Delirium occurs secondarily to many other physical conditions such as drug intoxication or withdrawal, metabolic disorders (for example, liver failure or low blood sugar), infections such as pneumonia or meningitis, head injuries, brain tumors, epilepsy, or nutritional or vitamin deficiency. Clouding or confusion of consciousness and disturbances of thinking, behavior, perception, and mood occur, with disorientation being prominent. Treatment is aimed at the underlying physical condition.
Substance use disorders
Substance abuse and substance dependence are two distinct disorders associated with the regular nonmedical use of psychoactive drugs. Substance abuse implies a sustained pattern of use resulting in impairment of the person’s social or occupational functioning. Substance dependence implies that a significant portion of a person’s activities are focused on the use of a particular drug or alcohol. Substance dependence likely leads to tolerance, in which markedly increased amounts of a drug (or other addictive substance) must be taken to achieve the same effect. Dependence is also characterized by withdrawal symptoms such as tremors, nausea, and anxiety, any of which might follow decreases in the dose of the substance or the cessation of drug use. (See chemical dependency.)

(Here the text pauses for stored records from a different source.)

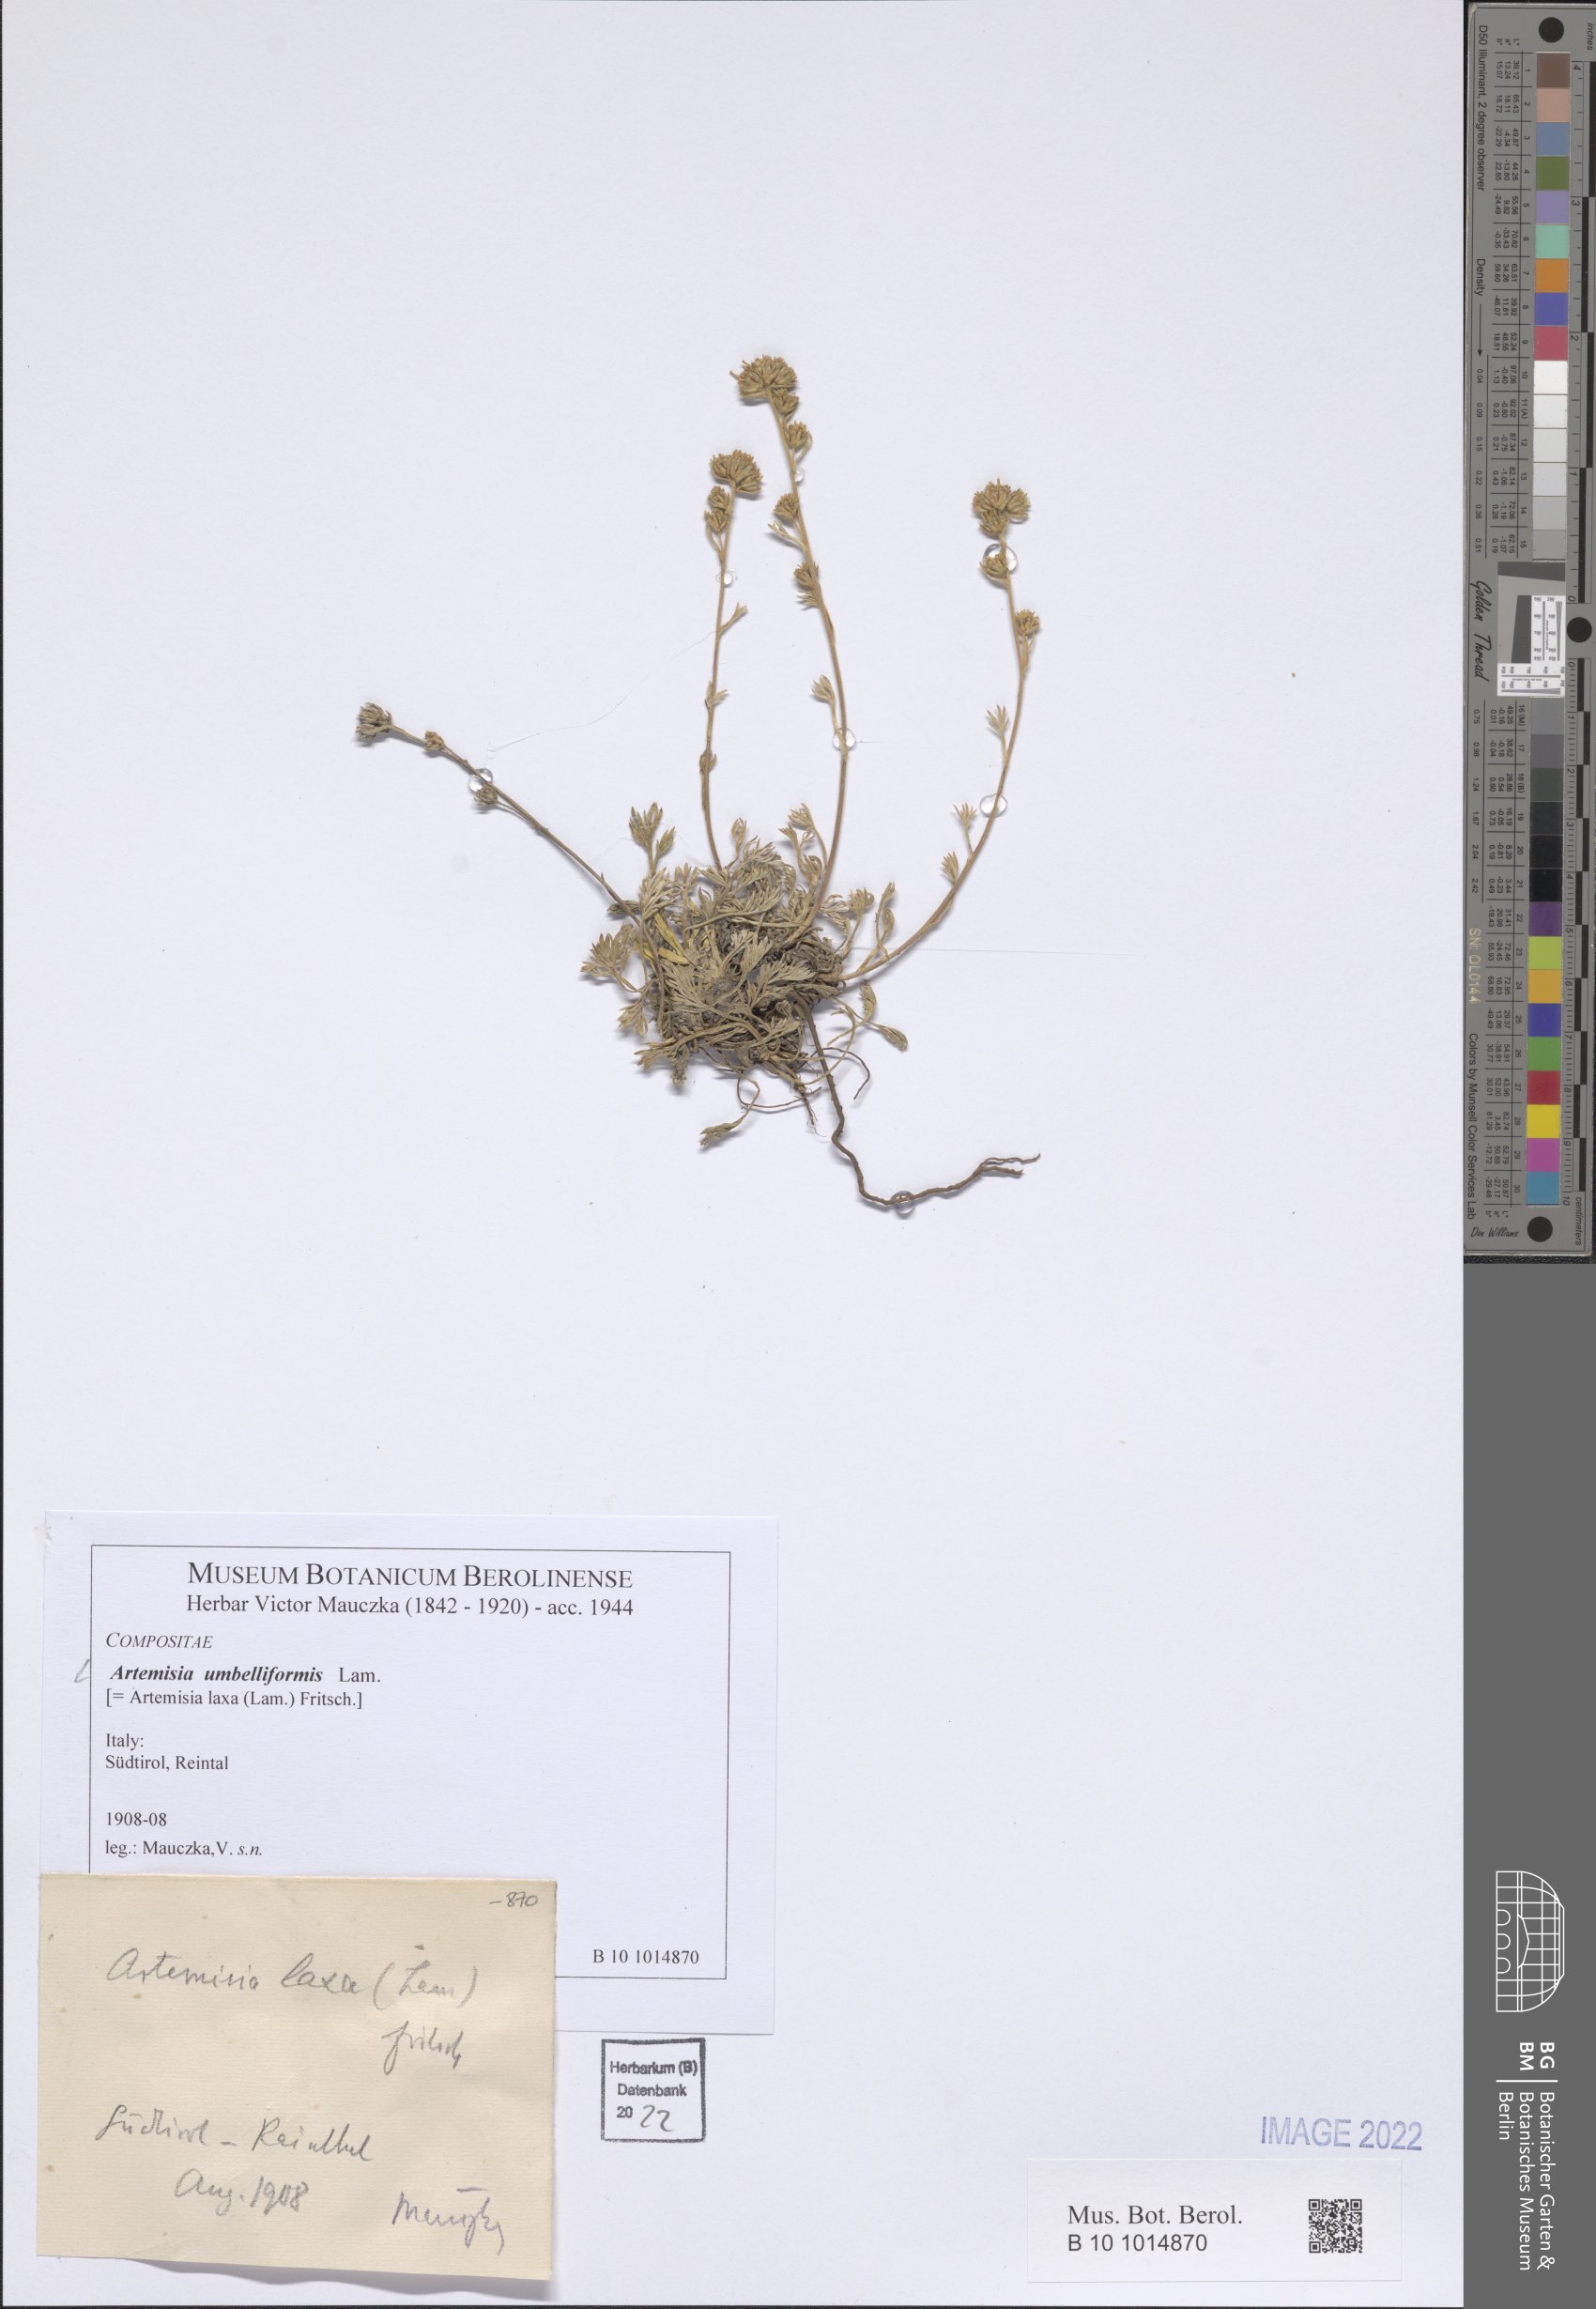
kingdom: Plantae
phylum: Tracheophyta
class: Magnoliopsida
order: Asterales
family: Asteraceae
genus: Artemisia
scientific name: Artemisia mutellina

A variety of psychiatric conditions can result from the use of alcohol or other drugs. Mental states resulting from the ingestion of alcohol include intoxication, withdrawal, hallucinations, and amnesia. Similar syndromes may occur following the use of other drugs that affect the central nervous system (see drug use). Other drugs commonly used nonmedically to alter mood are barbiturates, opioids (e.g., heroin), cocaine, amphetamines, hallucinogens such as LSD (lysergic acid diethylamide), marijuana, and tobacco. Treatment is directed at alleviating symptoms and preventing the patient’s further abuse of the substance.